Bengaluru: India’s largest cab-hailing service Ola is persuading drivers to sign up with a lower upfront payment for cabs, zero commissions and new car models to expand its cab-leasing programme which has struggled one year into the launch, three people aware of the development said.
Ola (ANI Technologies Pvt. Ltd) launched a cab-leasing programme through its wholly owned subsidiary called Ola Fleet Technologies Pvt. Ltd in September last year. Ola had then said that it, along with financing partners and carmakers, will invest Rs5,000 crore towards this cab-leasing programme over the coming year.
But a slower-than-expected growth of the business has prompted Ola to make changes to its leasing business. Apart from lowering the upfront payment and forgoing commissions, Ola has also increased the lease tenure by six months to 48 months, to keep the drivers on its platform for a longer period, the three people cited above said, on condition of anonymity.
“The programme did not take off as expected. It is apparently easy to get a supply of cars, but not easy to get loyal drivers. We also offer weekly and monthly leases for drivers to experience Ola’s platform and many drivers tend to take that up to test waters. It is extremely difficult to lock them in for four years,” said one of the three people cited above, on the condition of anonymity. Ola did not respond to an email seeking comments.
It is important for Ola to grow the leasing programme quickly because supply of cabs has stagnated since late last year after a two-year surge when the lure of professional independence and high earnings brought cab drivers in hordes to Ola and rival Uber India.
Ola has bet that the leasing programme will help bring in thousands of new cars on its platform and gain an edge over Uber. The company had partnered with Maruti Suzuki India Ltd and Nissan Motor India at the launch.
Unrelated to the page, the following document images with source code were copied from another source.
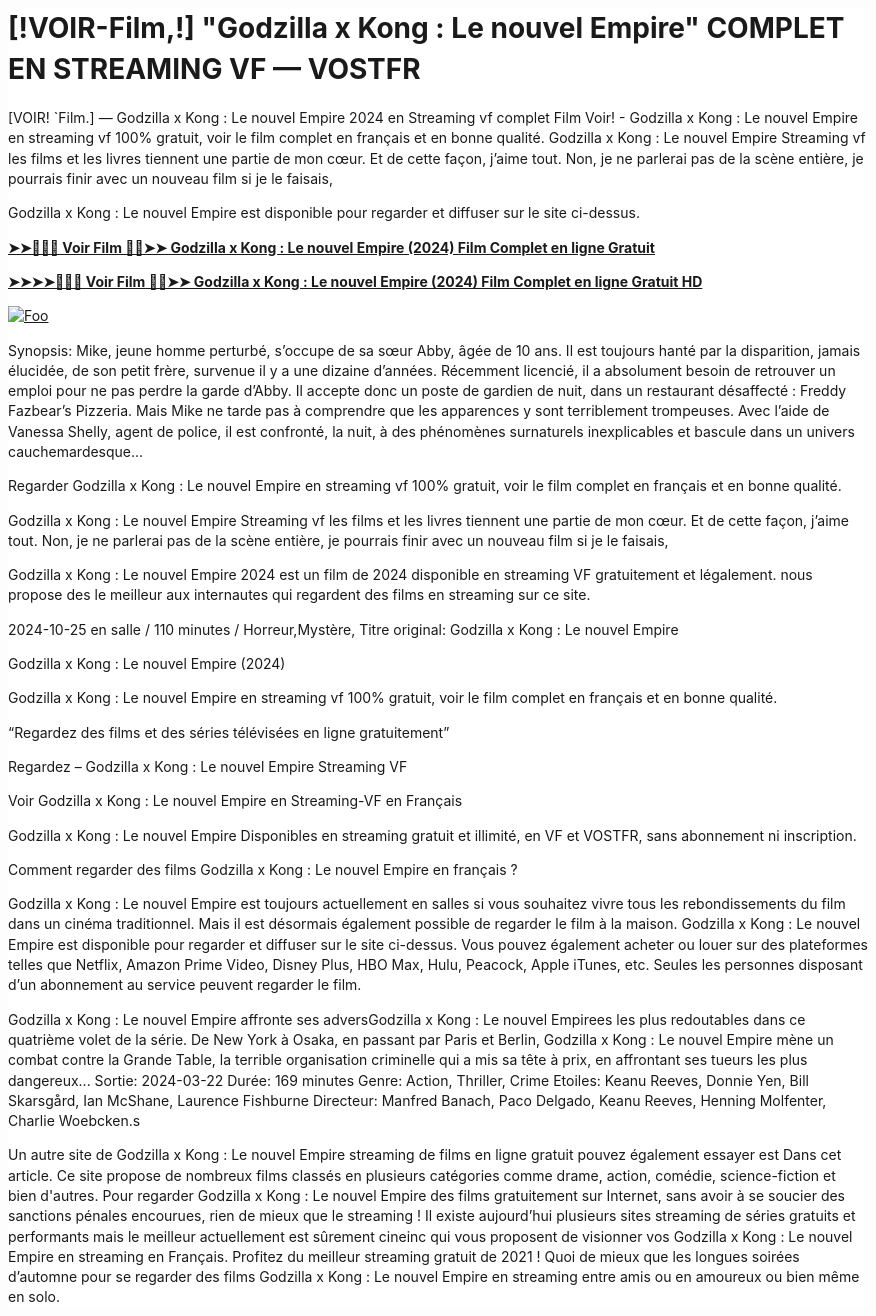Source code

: <h1>[!VOIR-Film,!] "Godzilla x Kong : Le nouvel Empire" COMPLET EN STREAMING VF — VOSTFR</h1>
<p dir="auto">[VOIR! `Film.] — Godzilla x Kong : Le nouvel Empire 2024 en Streaming vf complet Film Voir! - Godzilla x Kong : Le nouvel Empire en streaming vf 100% gratuit, voir le film complet en français et en bonne qualité. Godzilla x Kong : Le nouvel Empire Streaming vf les films et les livres tiennent une partie de mon cœur. Et de cette façon, j’aime tout. Non, je ne parlerai pas de la scène entière, je pourrais finir avec un nouveau film si je le faisais,</p>
<p dir="auto">Godzilla x Kong : Le nouvel Empire est disponible pour regarder et diffuser sur le site ci-dessus.</p>
<p dir="auto"><strong><a href="https://t.co/eqgGo94BI9" rel="nofollow">➤➤🔴✅📱 Voir Film 🔴✅➤➤ Godzilla x Kong : Le nouvel Empire (2024) Film Complet en ligne Gratuit</a></strong></p>
<p dir="auto"><strong><a href="https://t.co/eqgGo94BI9" rel="nofollow">➤➤➤➤🔴✅📱 Voir Film 🔴✅➤➤ Godzilla x Kong : Le nouvel Empire (2024) Film Complet en ligne Gratuit HD</a></strong></p>
<p dir="auto"><a href="https://t.co/eqgGo94BI9" rel="nofollow"><img src="https://camo.githubusercontent.com/917e6ed5c302499242165dcc02bdbce85c075fd21b35918eb9c0b771855261b8/68747470733a2f2f7374617469632e7769787374617469632e636f6d2f6d656469612f6232343966395f61646163386637306662336634356238383639313639366337376465313866337e6d76322e676966" alt="Foo" style="max-width: 100%;"></a></p>
<p dir="auto">Synopsis: Mike, jeune homme perturbé, s’occupe de sa sœur Abby, âgée de 10 ans. Il est toujours hanté par la disparition, jamais élucidée, de son petit frère, survenue il y a une dizaine d’années. Récemment licencié, il a absolument besoin de retrouver un emploi pour ne pas perdre la garde d’Abby. Il accepte donc un poste de gardien de nuit, dans un restaurant désaffecté : Freddy Fazbear’s Pizzeria. Mais Mike ne tarde pas à comprendre que les apparences y sont terriblement trompeuses. Avec l’aide de Vanessa Shelly, agent de police, il est confronté, la nuit, à des phénomènes surnaturels inexplicables et bascule dans un univers cauchemardesque...</p>
<p dir="auto">Regarder Godzilla x Kong : Le nouvel Empire en streaming vf 100% gratuit, voir le film complet en français et en bonne qualité.</p>
<p dir="auto">Godzilla x Kong : Le nouvel Empire Streaming vf les films et les livres tiennent une partie de mon cœur. Et de cette façon, j’aime tout. Non, je ne parlerai pas de la scène entière, je pourrais finir avec un nouveau film si je le faisais,</p>
<p dir="auto">Godzilla x Kong : Le nouvel Empire 2024 est un film de 2024 disponible en streaming VF gratuitement et légalement. nous propose des le meilleur aux internautes qui regardent des films en streaming sur ce site.</p>
<p dir="auto">2024-10-25 en salle / 110 minutes / Horreur,Mystère, Titre original: Godzilla x Kong : Le nouvel Empire</p>
<p dir="auto">Godzilla x Kong : Le nouvel Empire (2024)</p>
<p dir="auto">Godzilla x Kong : Le nouvel Empire en streaming vf 100% gratuit, voir le film complet en français et en bonne qualité.</p>
<p dir="auto">“Regardez des films et des séries télévisées en ligne gratuitement”</p>
<p dir="auto">Regardez – Godzilla x Kong : Le nouvel Empire Streaming VF</p>
<p dir="auto">Voir Godzilla x Kong : Le nouvel Empire en Streaming-VF en Français</p>
<p dir="auto">Godzilla x Kong : Le nouvel Empire Disponibles en streaming gratuit et illimité, en VF et VOSTFR, sans abonnement ni inscription.</p>
<p dir="auto">Comment regarder des films Godzilla x Kong : Le nouvel Empire en français ?</p>
<p dir="auto">Godzilla x Kong : Le nouvel Empire est toujours actuellement en salles si vous souhaitez vivre tous les rebondissements du film dans un cinéma traditionnel. Mais il est désormais également possible de regarder le film à la maison. Godzilla x Kong : Le nouvel Empire est disponible pour regarder et diffuser sur le site ci-dessus. Vous pouvez également acheter ou louer sur des plateformes telles que Netflix, Amazon Prime Video, Disney Plus, HBO Max, Hulu, Peacock, Apple iTunes, etc. Seules les personnes disposant d’un abonnement au service peuvent regarder le film.</p>
<p dir="auto">Godzilla x Kong : Le nouvel Empire affronte ses adversGodzilla x Kong : Le nouvel Empirees les plus redoutables dans ce quatrième volet de la série. De New York à Osaka, en passant par Paris et Berlin, Godzilla x Kong : Le nouvel Empire mène un combat contre la Grande Table, la terrible organisation criminelle qui a mis sa tête à prix, en affrontant ses tueurs les plus dangereux... Sortie: 2024-03-22 Durée: 169 minutes Genre: Action, Thriller, Crime Etoiles: Keanu Reeves, Donnie Yen, Bill Skarsgård, Ian McShane, Laurence Fishburne Directeur: Manfred Banach, Paco Delgado, Keanu Reeves, Henning Molfenter, Charlie Woebcken.s</p>
<p dir="auto">Un autre site de Godzilla x Kong : Le nouvel Empire streaming de films en ligne gratuit pouvez également essayer est Dans cet article. Ce site propose de nombreux films classés en plusieurs catégories comme drame, action, comédie, science-fiction et bien d'autres. Pour regarder Godzilla x Kong : Le nouvel Empire des films gratuitement sur Internet, sans avoir à se soucier des sanctions pénales encourues, rien de mieux que le streaming ! Il existe aujourd’hui plusieurs sites streaming de séries gratuits et performants mais le meilleur actuellement est sûrement cineinc qui vous proposent de visionner vos Godzilla x Kong : Le nouvel Empire en streaming en Français. Profitez du meilleur streaming gratuit de 2021 ! Quoi de mieux que les longues soirées d’automne pour se regarder des films Godzilla x Kong : Le nouvel Empire en streaming entre amis ou en amoureux ou bien même en solo.</p>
Earlier this month, Ola struck a deal with automaker Mahindra and Mahindra Ltd to finance vehicles for more than 40,000 of its drivers by 2018. The alliance is worth Rs2,600 crore.
The leasing programme essentially addresses two major pain points for Ola—enables it to lock in a driver on its platform for at least four years and reduces the expense on driver incentives. The company does not pay additional incentives to drivers over and above the fare under this initiative, as is the case with drivers who come in with their own cars.
For instance, last month, Ola lowered the upfront payment for Maruti Ritz by about 30%, from Rs35,000 to Rs25,000. It has discontinued charging drivers a commission and pays them Rs14 per km, irrespective of the fare it charges consumers. For two of its most popular categories, Micro and Mini, Ola charges consumers Rs6 and Rs10 per km respectively. The company has, however, increased the daily repayment amount from Rs850 earlier to Rs950, the three people cited above said.
At the end of four years, drivers can pay an additional Rs62,000 to buy back the car from Ola.
Ola also plans to launch Maruti Suzuki Swift Dzire and Hyndai Accent under the leasing programme in the next two to three weeks, against an upfront payment of Rs 35,000 and a marginally higher daily repayment of Rs1,020 per day, these people said.
None of the three people cited disclosed the number of leased cars on Ola. Mint could not ascertain the number of such vehicles.
While Ola wants to get more cars on the road, rival Uber wants to stick to aggregation, albeit in a risky and radical format for India. Uber’s big bet over the long term is to introduce peer-to-peer cab hailing in India.